The findings, recently published in the journal Ecology, run counter to beliefs that jaguars are solitary mammals whose social interactions are limited to courting or disputes over territory, said Charlotte Eriksson, a doctoral student at Oregon State and lead author of the paper.
The research took place in a seasonally flooded protected area in the northern portion of the Brazilian Pantanal, the largest freshwater wetland in the world. Fishing is prohibited in the area. No roads or human settlements are nearby, and cattle ranching is not allowed.
The flooded nature of the region, plus the fact that researchers must cover themselves from head to toe due to an abundance of biting insets, make it a challenging place to work.
“Everything is boat-based,” Eriksson said. “We obviously can’t drive. And we can’t really walk because there is water and there’s a ton of jaguars.”
Taal Levi, an associate professor at Oregon State, initiated the project in collaboration with Brazilian researchers in the region in 2014 after Carlos Peres, a professor at the University of East Anglia in the United Kingdom, described a place rumored to have an unusually high jaguar population density.

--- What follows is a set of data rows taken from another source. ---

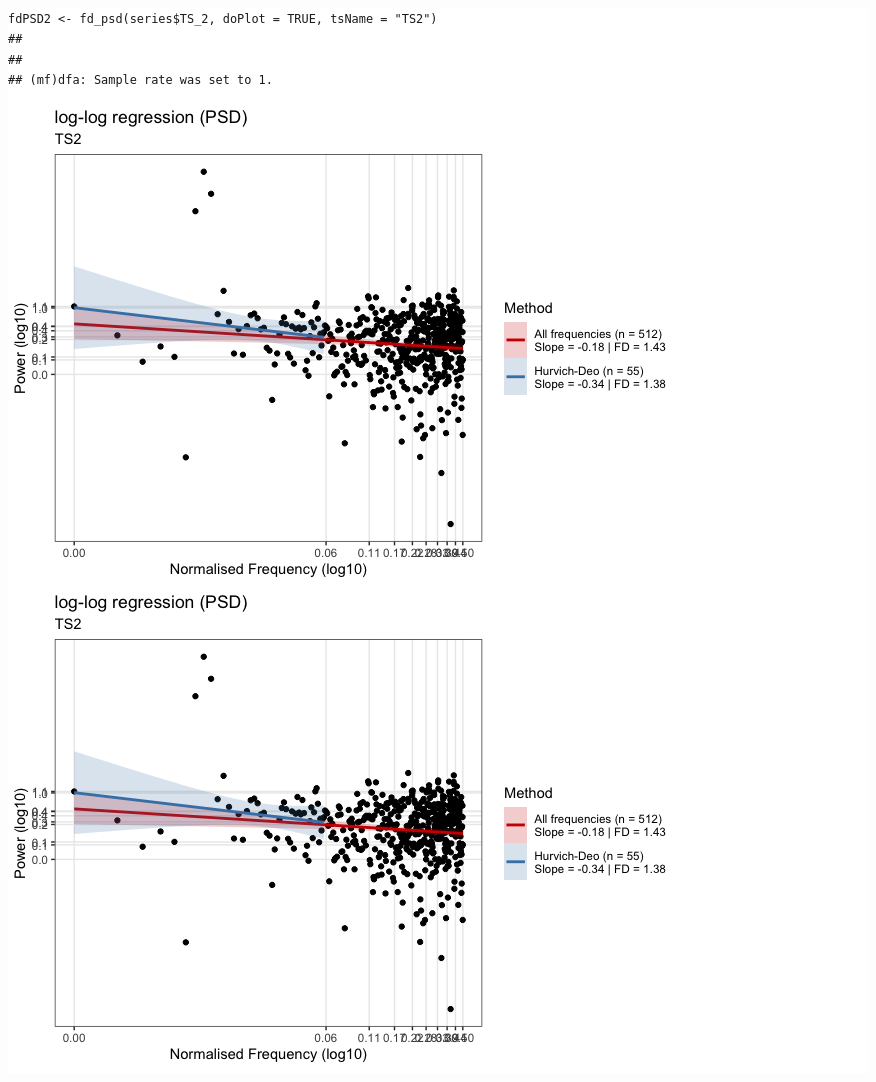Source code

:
 ```
fdPSD2 <- fd_psd(series$TS_2, doPlot = TRUE, tsName = "TS2")
## 
## 
## (mf)dfa:	Sample rate was set to 1.
```

![](CMBSAL04_ASSIGNMENTS_GlobalScaling_files/figure-html/unnamed-chunk-8-3.png)![](CMBSAL04_ASSIGNMENTS_GlobalScaling_files/figure-html/unnamed-chunk-8-4.png)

Eriksson is a member of Levi’s lab. She began working on the project in 2017 for her doctoral research. Since then, she has visited the Brazilian site twice, in 2018 and for six weeks in August and September of this year.
For the just-published paper, researchers also collected jaguar scat. They identified nine prey items in 138 scats. The jaguar diet was dominated by three groups: reptiles (55%), fish (46%) and mammals (11%).
This finding indicates jaguars in this region have by far the most aquatic diet and the least mammal consumption of any previously studied jaguar, the researchers said. Even tigers in the Sundarbans mangrove forest in India, which may be the most comparable large family of cats in a similar habitat to the jaguars in the Brazilian region, consume mostly land-based mammals.
Researchers also trapped and GPS-collared 13 jaguars, who spent on average 96% of their time in the study area. They estimated jaguar density was 12.4 per 100 square kilometers, or 36 square miles. That density is two to three times higher than what other scientists have found for jaguars in other regions of South America.
The researchers believe the density is so high and the jaguars are interacting socially in ways not seen before because of the abundance and distribution of aquatic prey, which they refer to as aquatic subsidies, in the region. In other words, their biological needs are met so they have energy to burn or play.
“If there is a lot of food around, there is less of a need to fight over it,” Eriksson said.
Researchers used data from 59 camera stations that were operational for 8,065 days from 2014 to 2018. Jaguars were detected on 95% of the cameras. In all, 1,594 videos of jaguars were obtained, representing 69 unique individual animals. The maximum number of unique jaguars captured by one camera was 15, including nine just in 2015.
“Typically you see an apex predator very infrequently on camera because they move over really large areas,” Eriksson said. “Jaguars were the most frequently seen mammal on camera — which is really unusual.”
Researchers documented 80 independent social interactions between adult jaguars. Of those, 85% were between males and females, but 12 were between same-sex jaguars (one female-to-female interaction and 11 male-to-male.) Two males even spent 30 minutes in front of the camera playing.
Other authors of the paper are Levi and Joel Ruprecht, both of Oregon State’s Department of Fisheries, Wildlife, and Conservation Sciences in the College of Agricultural Sciences; Daniel Kantek, Selma Miyazaki and Ronaldo G. Morato from the Brazilian Instituto Chico Mendes de Conservação da Biodiversidade; Manoel dos Santos-Filho from Universidade do Estado de Mato Grosso, Brazil; and Peres.